Смерив его долгим оценивающим взглядом, Ханна села в машину и захлопнула дверцу.
– Не делайте такой вид, – отрывисто произнес Чан. – Я не собираюсь бросаться на вас, если вы боитесь именно этого.
– Вы женаты.
– Моя супруга живет в Куала-Лумпуре.
– Да хоть на Юпитере, какая разница. Мне не нужен женатый любовник. Ничего личного, Янь, я такая и вряд ли изменюсь. Я ценю вашу дружбу, но этого недостаточно. Давайте сменим тему.

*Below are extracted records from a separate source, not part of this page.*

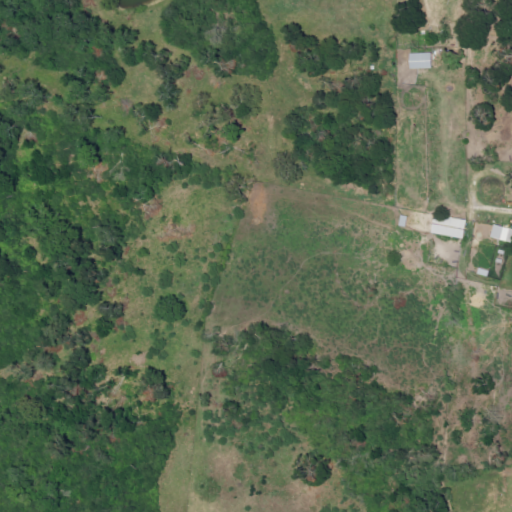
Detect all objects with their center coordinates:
building: (422, 61)
building: (450, 226)
building: (503, 233)
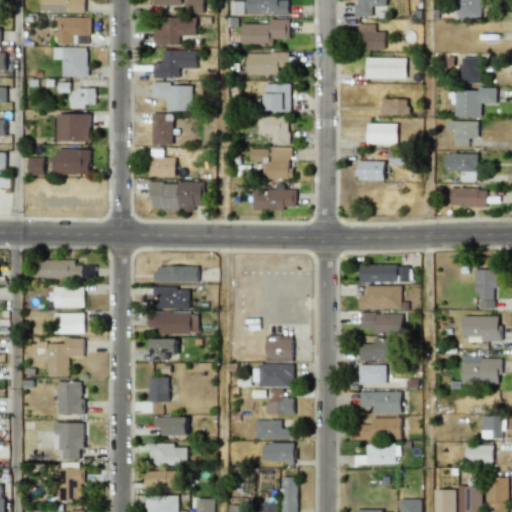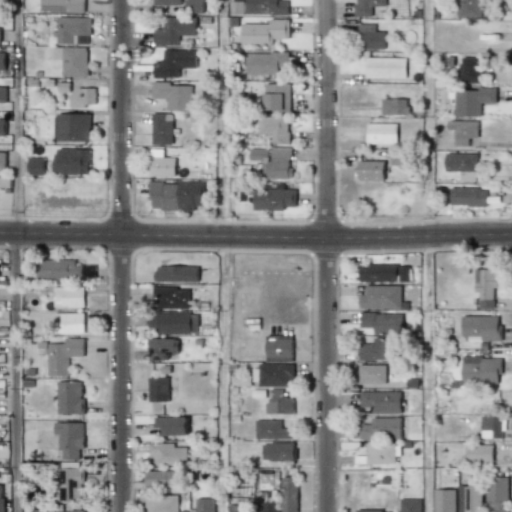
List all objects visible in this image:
building: (167, 2)
building: (62, 6)
building: (194, 6)
building: (367, 6)
building: (267, 7)
building: (72, 30)
building: (174, 30)
building: (265, 32)
building: (370, 37)
building: (2, 60)
building: (72, 60)
building: (265, 62)
building: (174, 63)
building: (385, 67)
building: (471, 70)
building: (3, 94)
building: (174, 95)
building: (83, 97)
building: (277, 97)
building: (472, 101)
building: (395, 106)
building: (2, 127)
building: (73, 127)
building: (162, 128)
building: (275, 128)
building: (463, 131)
building: (381, 133)
building: (2, 159)
building: (72, 161)
building: (273, 162)
building: (161, 164)
building: (462, 165)
building: (36, 166)
building: (371, 170)
building: (5, 182)
building: (176, 195)
building: (468, 196)
building: (274, 199)
road: (255, 238)
road: (17, 256)
road: (121, 256)
road: (225, 256)
road: (329, 256)
road: (432, 256)
building: (58, 269)
building: (177, 273)
building: (384, 273)
building: (486, 287)
building: (68, 296)
building: (172, 297)
building: (381, 297)
building: (69, 322)
building: (174, 322)
building: (382, 322)
building: (481, 327)
building: (279, 346)
building: (163, 348)
building: (378, 349)
building: (61, 354)
building: (481, 369)
building: (372, 374)
building: (273, 375)
building: (158, 389)
building: (70, 397)
building: (381, 401)
building: (279, 402)
building: (172, 425)
building: (491, 426)
building: (382, 428)
building: (272, 430)
building: (69, 439)
building: (278, 451)
building: (167, 454)
building: (380, 454)
building: (479, 454)
building: (161, 480)
building: (70, 484)
building: (497, 493)
building: (289, 494)
building: (1, 497)
building: (470, 498)
building: (445, 500)
building: (162, 503)
building: (204, 504)
building: (410, 505)
building: (236, 507)
building: (269, 507)
building: (54, 511)
building: (372, 511)
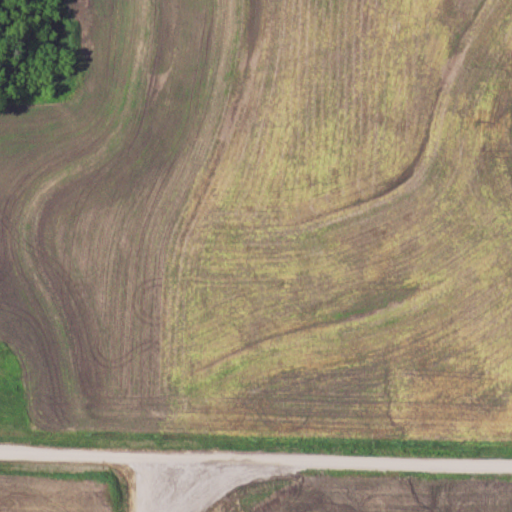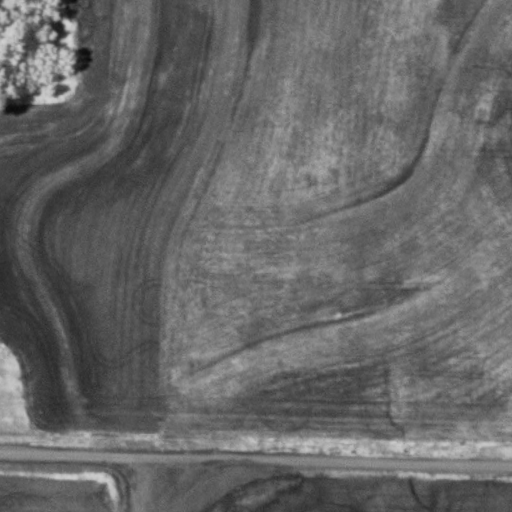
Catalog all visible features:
road: (256, 476)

– Чертова монахиня, – пробормотал Чан.
– Да.
Оба молчали, пока машина не оказалась в тени веранды. Буря не слишком повредила дом, оставив после себя только порванную сетку, задранный угол крыши да поломанные ветром растения. Но все это мелочи по сравнению со смертью.
– Кто вставил стекла? – спросил Чан.
– У Кристиана зять стекольщик. А Кристиан повесил сетку. Веранда тогда превратилась в развалины.
Чану не нравилась мысль о сексуальном, практичном молодом австралийце, околачивающемся возле «Жемчужной бухты», хотя тот жил с великолепной блондинкой, при виде которой мужчины начинали пускать слюни.